The distinction means that food and consumer goods companies have so far received less climate-related scrutiny than industrial and energy groups, with investors less conscious of their exposure to climate-related risk. But that is changing.

Cutting scope 3 emissions requires engagement with the farmers growing the raw materials for food, along with efforts to combat deforestation and methane emissions from cattle.

Progress here has been limited. Greenpeace, the climate campaign group, noted that Unilever’s latest announcement pushed back its target to achieve a deforestation-free supply chain from 2020 to 2023. John Sauven, executive director of Greenpeace UK, accused the group of having a “business model . . . based on environmental destruction”.

Yet Unilever scores better than many rival consumer goods groups for exposure to climate risks, according to CDP. It tops the non-governmental organisation’s table for household and personal goods companies, beating rivals such as Germany’s Henkel.

Among food companies — not including Unilever, as its household and personal goods divisions are a larger part of its business — Danone and Nestlé top the table for preparedness for the low-carbon transition, with Mondelez and Kraft Heinz at the bottom.

Down on the farm

In part, the scores depend on the nature of the products each company makes. Nestlé and Kraft Heinz are both weighed down by a focus on meat and dairy products, CDP says. Yet a close engagement with suppliers can help to compensate.

Danone, founded as a yoghurt maker and still heavily invested in dairy, “is really excellent when you look at their scope 3 emissions . . . Danone actually works with all their farmers and milk and dairy groups to track back exactly where their products come from,” says CDP’s Ms Ferguson.

With consumer goods companies, 90 per cent of their emissions lie outside their own processes

Eric Soubeiran, vice-president for nature and water cycle at Danone, says the group wants to boost its plant-based products. But he rejects the suggestion that the group could reduce its climate footprint by cutting exposure to dairy.
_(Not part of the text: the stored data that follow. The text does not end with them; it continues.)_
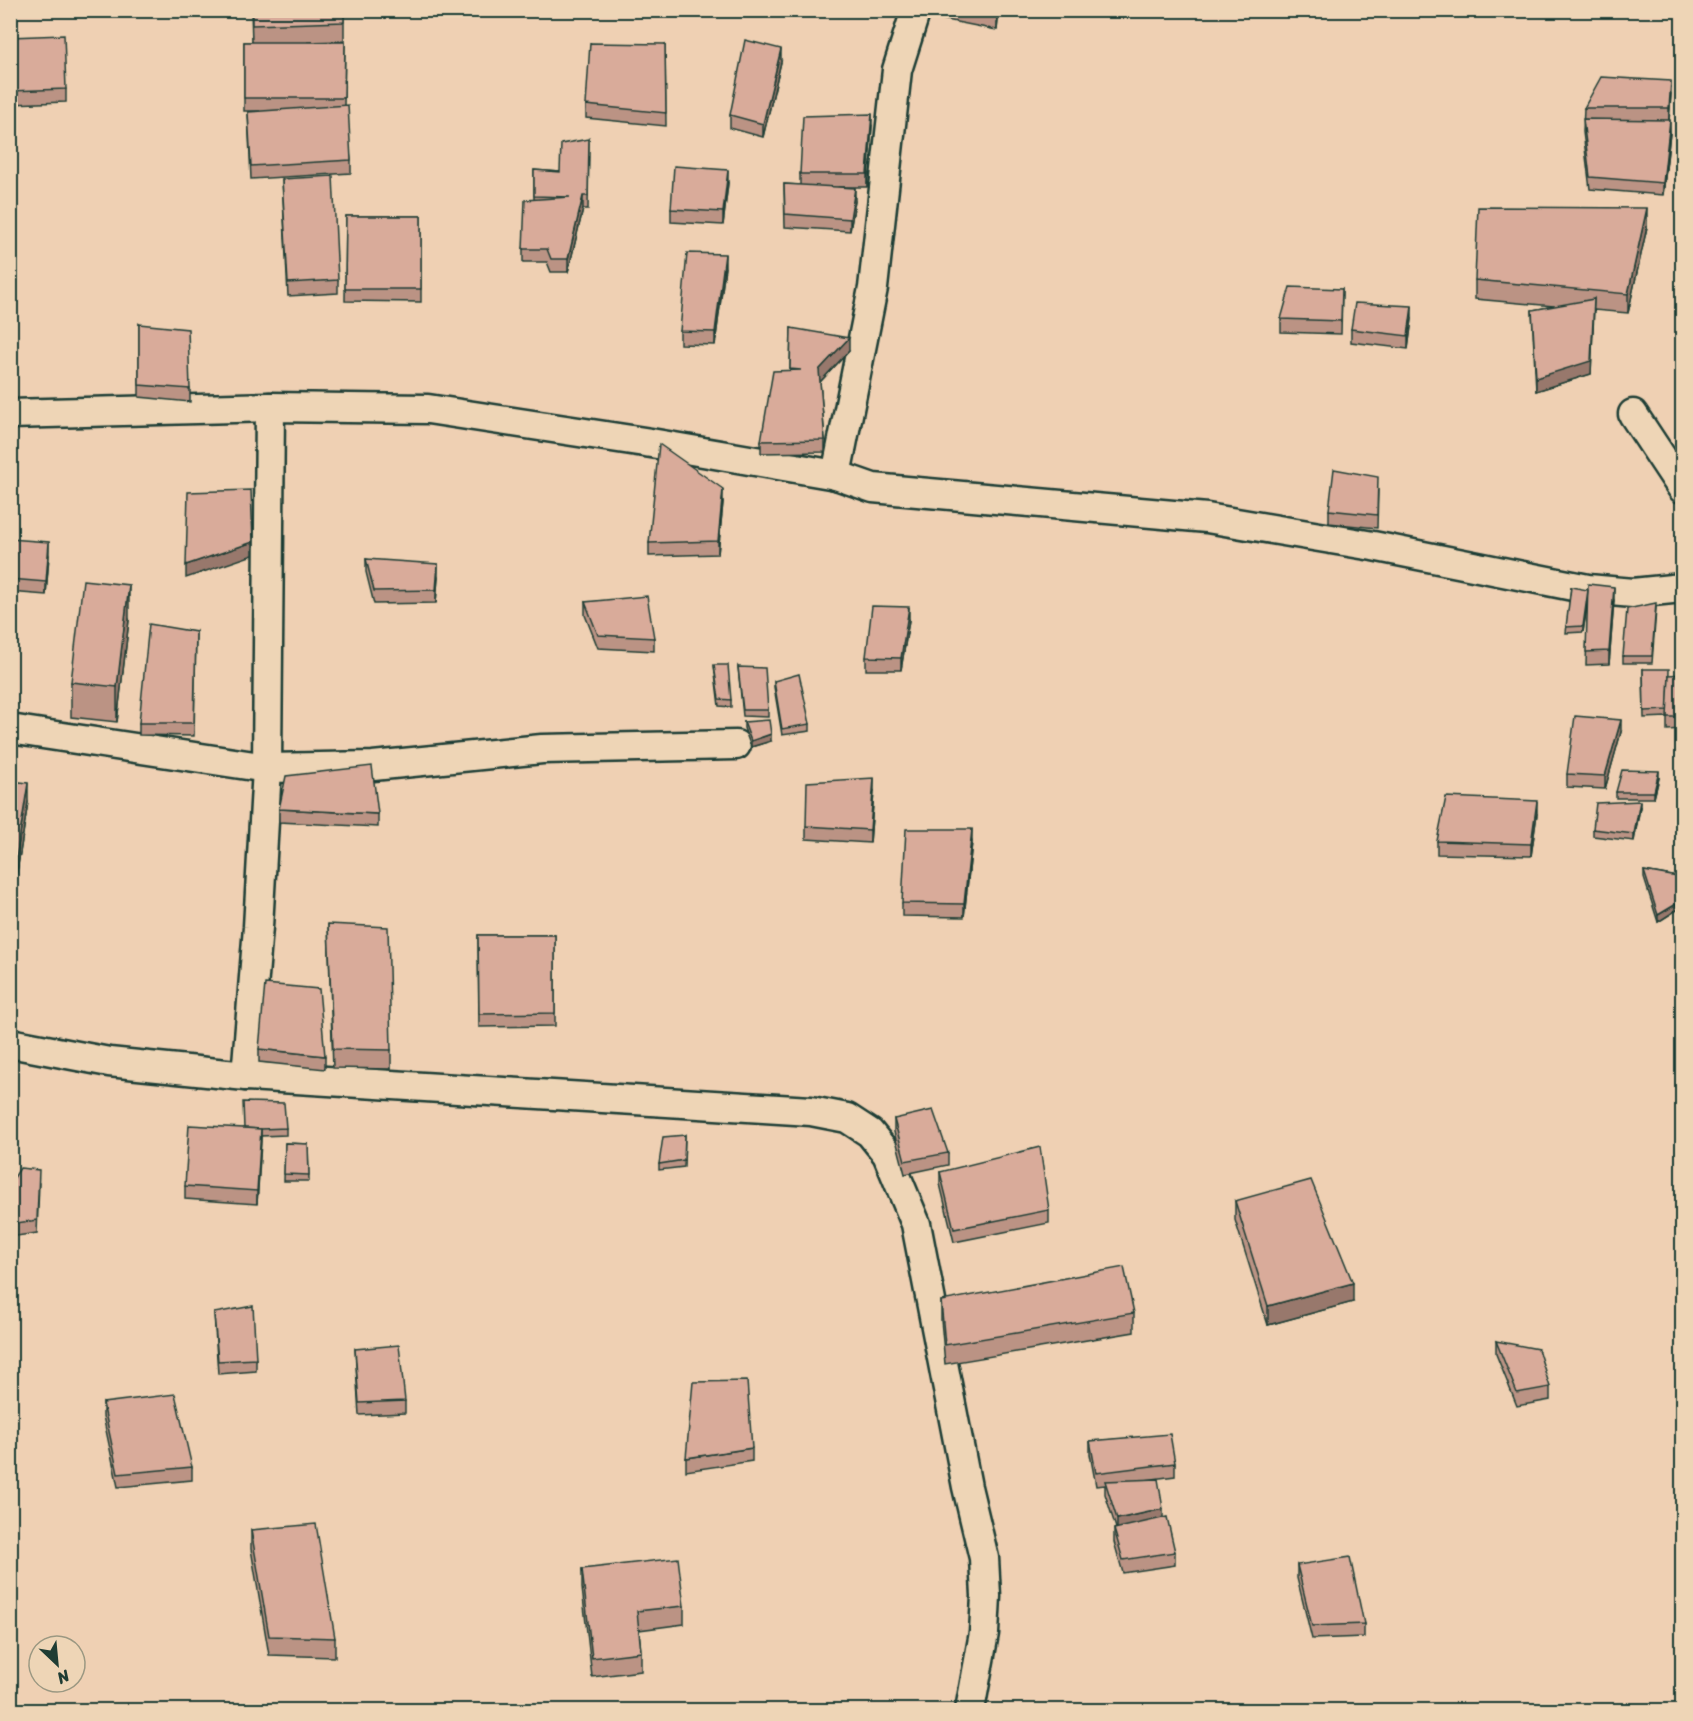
<svg xmlns="http://www.w3.org/2000/svg" width="1693" height="1721" viewBox="0 0 1693 1721" font-family="Sriracha,sans-serif">
<style>
.lines{fill:none;stroke-linecap:round;stroke-linejoin:round}
.street-casing{stroke:#1f3d34;stroke-width:33}
.street{stroke:#eed5b6;stroke-width:28}
.wall{fill:#bb9384;stroke:#1f3d34;stroke-width:1.5}
.shaded-wall{fill:#98786c;stroke:#1f3d34;stroke-width:1.5}
.building{fill:#d9ab9a;stroke:#1f3d34;stroke-width:1.5}
</style>
<rect width="100%" height="100%" fill="#efd0b3"/>
<filter id="ink" filterUnits="userSpaceOnUse"><feTurbulence type="fractalNoise" baseFrequency=".0167" numOctaves="2"/><feDisplacementMap in="SourceGraphic" scale="12" xChannelSelector="R" yChannelSelector="G"/><feConvolveMatrix kernelMatrix="1 2 1 2 8 2 1 2 1" color-interpolation-filters="sRGB"/></filter>
<g filter="url(#ink)">
<g class="lines">
<defs>
<g id="street">
<polyline points="10,414 270,407 428,409 651,443 836,475 873,488 1207,518 1373,546 1588,589 1633,593 1682,588"/>
<polyline points="1633,414 1682,488"/>
<polyline points="836,475 873,288 897,70 916,10"/>
<polyline points="10,729 267,768 373,766 542,749 736,745"/>
<polyline points="10,1043 109,1062 246,1076 811,1111 847,1118 870,1133 887,1154 916,1224 967,1487 984,1558 986,1596 984,1633 970,1710"/>
<polyline points="246,1076 258,927 267,768 270,407"/>
</g>
</defs>
<use href="#street" class="street-casing"/>
<use href="#street" class="street"/>
</g>
<g class="wall">
<polygon points="251,10 344,10 344,41 307,42 345,42 344,106 351,160 351,173 251,179 248,112 260,111 244,111 244,42 252,42"/>
<polygon points="936,10 999,10 997,30 936,18"/>
<polygon points="10,37 66,89 66,102 10,104"/>
<polygon points="665,44 666,126 586,118 586,105"/>
<polygon points="781,62 763,137 730,128 730,115"/>
<polygon points="1671,94 1669,120 1670,133 1663,195 1590,189 1583,132 1584,108"/>
<polygon points="872,126 867,187 839,187 855,201 850,231 785,227 784,184 800,185 800,174"/>
<polygon points="589,139 588,209 583,209 568,272 551,272 547,262 523,262 523,249 534,200 534,170 560,172"/>
<polygon points="282,179 338,280 338,293 288,296"/>
<polygon points="728,183 723,225 671,222 671,209"/>
<polygon points="346,216 421,216 421,302 345,301"/>
<polygon points="1647,227 1628,313 1594,310 1591,374 1536,391 1532,310 1554,306 1475,299 1475,280"/>
<polygon points="725,267 715,345 680,344 680,331"/>
<polygon points="1342,289 1341,334 1281,332 1281,319"/>
<polygon points="1412,319 1408,349 1351,342 1351,329"/>
<polygon points="139,324 190,389 190,402 139,397"/>
<polygon points="791,328 849,351 820,382 825,440 825,452 761,453 761,441 790,371"/>
<polygon points="1378,490 1377,528 1329,523 1329,510"/>
<polygon points="723,502 718,554 649,556 649,543"/>
<polygon points="10,539 49,555 46,595 10,592"/>
<polygon points="366,559 438,577 436,603 374,604 366,572"/>
<polygon points="1571,587 1614,600 1609,664 1586,665 1588,600 1583,632 1566,633"/>
<polygon points="585,602 654,638 654,651 598,648 585,615"/>
<polygon points="1656,609 1652,663 1623,663 1623,656"/>
<polygon points="129,620 117,722 71,717 71,682"/>
<polygon points="909,620 901,670 866,670 866,657"/>
<polygon points="196,632 194,736 139,735 139,723"/>
<polygon points="714,665 731,700 731,707 719,706"/>
<polygon points="738,667 768,710 768,717 743,716"/>
<polygon points="1643,669 1668,690 1683,674 1683,729 1667,730 1667,717 1644,718"/>
<polygon points="774,681 810,724 810,731 782,735 774,687"/>
<polygon points="744,722 771,741 751,747 744,728"/>
<polygon points="1621,732 1605,789 1567,787 1567,774"/>
<polygon points="1659,778 1654,798 1616,798 1616,792"/>
<polygon points="10,781 28,802 16,878 10,877"/>
<polygon points="874,791 870,843 806,839 806,826"/>
<polygon points="1640,807 1634,841 1593,836 1593,829"/>
<polygon points="279,809 378,814 378,827 279,822"/>
<polygon points="1537,814 1531,856 1437,854 1437,841"/>
<polygon points="1683,833 1683,863 1679,862 1679,856"/>
<polygon points="972,842 964,917 902,916 902,903"/>
<polygon points="1644,871 1683,878 1683,906 1658,922 1644,878"/>
<polygon points="328,924 391,1050 391,1069 333,1068"/>
<polygon points="478,935 555,935 555,1026 479,1027"/>
<polygon points="259,1049 325,1056 325,1069 259,1062"/>
<polygon points="894,1119 948,1153 948,1165 905,1174 894,1132"/>
<polygon points="243,1128 286,1128 286,1135 261,1136 257,1204 185,1199 185,1186"/>
<polygon points="685,1135 684,1167 659,1170 659,1164"/>
<polygon points="285,1143 308,1144 309,1181 284,1181"/>
<polygon points="940,1172 1049,1210 1049,1223 954,1242 940,1184"/>
<polygon points="39,1183 37,1233 10,1237 10,1184"/>
<polygon points="1235,1201 1353,1302 1268,1325 1235,1220"/>
<polygon points="941,1301 1134,1313 1134,1332 945,1364 941,1320"/>
<polygon points="214,1313 256,1359 256,1371 218,1374"/>
<polygon points="1496,1341 1550,1387 1550,1400 1517,1406 1496,1354"/>
<polygon points="355,1349 405,1401 405,1413 359,1415"/>
<polygon points="103,1403 192,1467 192,1480 118,1487 103,1416"/>
<polygon points="1090,1441 1175,1463 1175,1476 1144,1480 1163,1518 1175,1552 1175,1565 1123,1573 1114,1542 1114,1529 1116,1528 1105,1494 1105,1485 1096,1486 1090,1454"/>
<polygon points="752,1448 752,1461 686,1471 686,1458"/>
<polygon points="251,1530 335,1638 335,1657 269,1655 251,1549"/>
<polygon points="1297,1565 1364,1624 1364,1637 1312,1639 1297,1578"/>
<polygon points="582,1569 684,1606 684,1624 639,1630 641,1652 641,1671 592,1677 582,1588"/>
</g>
<g class="shaded-wall">
<polygon points="997,10 999,10 997,30"/>
<polygon points="781,49 781,62 763,137 763,124"/>
<polygon points="1671,81 1671,94 1669,121 1669,108"/>
<polygon points="872,114 872,126 867,187 867,174"/>
<polygon points="1670,120 1670,133 1663,195 1663,183"/>
<polygon points="728,170 728,183 723,225 723,212"/>
<polygon points="855,188 855,201 850,231 850,219"/>
<polygon points="583,196 583,209 568,272 568,259"/>
<polygon points="1647,208 1647,227 1628,313 1628,294"/>
<polygon points="725,254 725,267 715,345 715,332"/>
<polygon points="1594,299 1591,374 1536,391 1536,378"/>
<polygon points="1412,306 1412,319 1408,349 1408,336"/>
<polygon points="849,338 849,351 819,383 819,370"/>
<polygon points="723,489 723,502 718,554 718,541"/>
<polygon points="49,542 49,555 46,595 46,582"/>
<polygon points="253,542 253,555 186,578 186,565"/>
<polygon points="438,564 438,577 436,603 436,590"/>
<polygon points="129,585 129,620 117,722 117,687"/>
<polygon points="1614,587 1614,600 1609,664 1609,651"/>
<polygon points="1588,590 1588,597 1583,632 1583,626"/>
<polygon points="909,607 909,620 901,670 901,658"/>
<polygon points="1621,720 1621,732 1605,789 1605,776"/>
<polygon points="771,734 771,741 751,747 751,741"/>
<polygon points="1659,771 1659,778 1654,798 1654,792"/>
<polygon points="874,778 874,791 870,843 870,830"/>
<polygon points="28,783 28,802 16,878 16,859"/>
<polygon points="1537,801 1537,814 1531,856 1531,844"/>
<polygon points="1640,801 1640,807 1634,841 1634,834"/>
<polygon points="972,829 972,842 964,917 964,904"/>
<polygon points="1683,900 1683,906 1658,922 1658,915"/>
<polygon points="261,1129 261,1142 257,1204 257,1191"/>
<polygon points="1353,1283 1353,1302 1268,1325 1268,1306"/>
<polygon points="1163,1509 1163,1522 1117,1532 1117,1519"/>
</g>
<g class="building">
<polygon points="252,10 344,10 344,22 252,25"/>
<polygon points="965,10 997,10 997,17"/>
<polygon points="64,35 66,89 10,91 10,37"/>
<polygon points="745,40 781,49 763,124 730,115"/>
<polygon points="244,42 345,42 344,98 244,98"/>
<polygon points="590,43 665,44 666,113 586,105"/>
<polygon points="1601,77 1671,81 1669,108 1584,108"/>
<polygon points="348,105 351,160 251,166 248,112"/>
<polygon points="872,114 867,174 800,174 803,116"/>
<polygon points="1583,119 1670,120 1663,183 1590,177"/>
<polygon points="589,139 588,196 583,196 568,259 551,259 547,249 523,249 525,200 570,197 534,196 534,170 560,172 561,144"/>
<polygon points="674,166 728,170 723,212 671,209"/>
<polygon points="333,176 338,280 288,283 282,179"/>
<polygon points="784,184 855,188 850,219 785,214"/>
<polygon points="1478,207 1647,208 1628,294 1475,280"/>
<polygon points="346,216 421,216 421,289 345,289"/>
<polygon points="687,253 725,254 715,332 680,331"/>
<polygon points="1290,287 1342,289 1341,321 1281,319"/>
<polygon points="1594,299 1591,361 1536,378 1532,310"/>
<polygon points="1355,303 1412,306 1408,336 1351,329"/>
<polygon points="139,324 188,329 190,389 139,385"/>
<polygon points="791,328 849,338 819,370 825,440 761,441 773,371 801,370 790,369"/>
<polygon points="659,444 723,489 718,541 649,543"/>
<polygon points="1334,469 1378,477 1377,515 1329,510"/>
<polygon points="251,490 253,542 186,565 188,492"/>
<polygon points="10,539 49,542 46,582 10,579"/>
<polygon points="366,559 438,564 436,590 374,591"/>
<polygon points="83,580 129,585 117,687 71,682"/>
<polygon points="1588,584 1614,587 1609,651 1586,652"/>
<polygon points="1571,587 1588,590 1583,626 1566,627"/>
<polygon points="647,596 654,638 598,635 585,602"/>
<polygon points="1656,603 1652,656 1623,656 1627,609"/>
<polygon points="872,606 909,607 901,658 866,657"/>
<polygon points="149,624 196,632 194,723 139,723"/>
<polygon points="714,665 728,665 731,700 719,699"/>
<polygon points="738,667 765,668 768,710 743,710"/>
<polygon points="1643,669 1669,669 1668,710 1644,711"/>
<polygon points="799,674 810,724 782,729 774,681"/>
<polygon points="1683,674 1683,717 1667,717 1669,675"/>
<polygon points="1575,716 1621,720 1605,776 1567,774"/>
<polygon points="769,720 771,734 751,741 744,722"/>
<polygon points="372,766 378,814 279,809 286,776"/>
<polygon points="1622,770 1659,771 1654,792 1616,792"/>
<polygon points="874,778 870,830 806,826 807,782"/>
<polygon points="10,781 28,783 16,859 10,858"/>
<polygon points="1446,797 1537,801 1531,844 1437,841"/>
<polygon points="1640,801 1634,834 1593,829 1596,803"/>
<polygon points="906,829 972,829 964,904 902,903"/>
<polygon points="1683,833 1683,856 1679,856"/>
<polygon points="1644,871 1683,878 1683,900 1658,915"/>
<polygon points="328,924 388,927 391,1050 333,1049"/>
<polygon points="478,935 555,935 555,1013 479,1014"/>
<polygon points="265,984 319,989 325,1056 259,1049"/>
<polygon points="243,1102 284,1103 286,1128 261,1129 244,1128"/>
<polygon points="933,1110 948,1153 905,1161 894,1119"/>
<polygon points="189,1125 261,1129 257,1191 185,1186"/>
<polygon points="685,1135 684,1160 659,1164 663,1137"/>
<polygon points="285,1143 308,1144 309,1175 284,1174"/>
<polygon points="1040,1147 1049,1210 954,1229 940,1172"/>
<polygon points="20,1168 39,1170 37,1220 10,1224 10,1184"/>
<polygon points="1311,1180 1353,1283 1268,1306 1235,1201"/>
<polygon points="1124,1267 1134,1313 945,1345 941,1301"/>
<polygon points="253,1306 256,1359 218,1361 214,1313"/>
<polygon points="1496,1341 1538,1349 1550,1387 1517,1393"/>
<polygon points="399,1345 405,1401 359,1403 355,1349"/>
<polygon points="747,1381 752,1448 686,1458 693,1382"/>
<polygon points="175,1394 192,1467 118,1474 103,1403"/>
<polygon points="1170,1434 1175,1463 1096,1473 1090,1441"/>
<polygon points="1158,1479 1163,1509 1117,1519 1105,1481"/>
<polygon points="1167,1517 1175,1552 1123,1560 1114,1529"/>
<polygon points="316,1524 335,1638 269,1636 251,1530"/>
<polygon points="1350,1557 1364,1624 1312,1626 1297,1565"/>
<polygon points="678,1558 684,1606 637,1611 641,1652 592,1658 582,1569"/>
</g>
</g>
<rect width="1693" height="1721" fill="none" stroke="#eed5b6" stroke-width="36"/>
<rect x="18" y="18" width="1657" height="1685" fill="none" stroke="#1f3d34" stroke-width="2" filter="url(#ink)"/>
<g transform="translate(57 1664) rotate(154)"><circle r="28" fill="#eed5b6" stroke="#9b9882" stroke-width="1.5"/>
<path d="M0-4.5L10 22L0 15L-10 22Z" fill="#1f3d34"/>
<text y="-9" font-size="16" font-weight="bold" text-anchor="middle" fill="#1f3d34">N</text>
</g>
</svg>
“I think it is very important to choose the model of agriculture we want to be in . . . By saying in Danone that we want to transition to regenerative agriculture, we make a clear choice,” he says. Regenerative agriculture is an approach to farming that focuses on encouraging a healthy ecosystem.

Danone is trying to make greater use of local inputs in many of its locations — by sourcing milk from farms close to its factories, for example. It is also working with farmers to boost biodiversity.

As for Unilever, it is following a similar strategy. Like Danone, it does not plan to cut emissions by quitting energy-intensive areas such as ice-cream. Instead, it too has been strengthening connections with farms.

“Sustainability isn’t a cost,” he says. “It is an investment.”

Some 100 people now work in agronomy departments at Unilever, dealing with farmers who would previously have heard little from the multinationals whose products emerge several steps down the supply chain.

These conversations cover land management techniques and technology that can reduce emissions, yet also have the potential to boost yields in the long term — a point that Mr Engel stresses.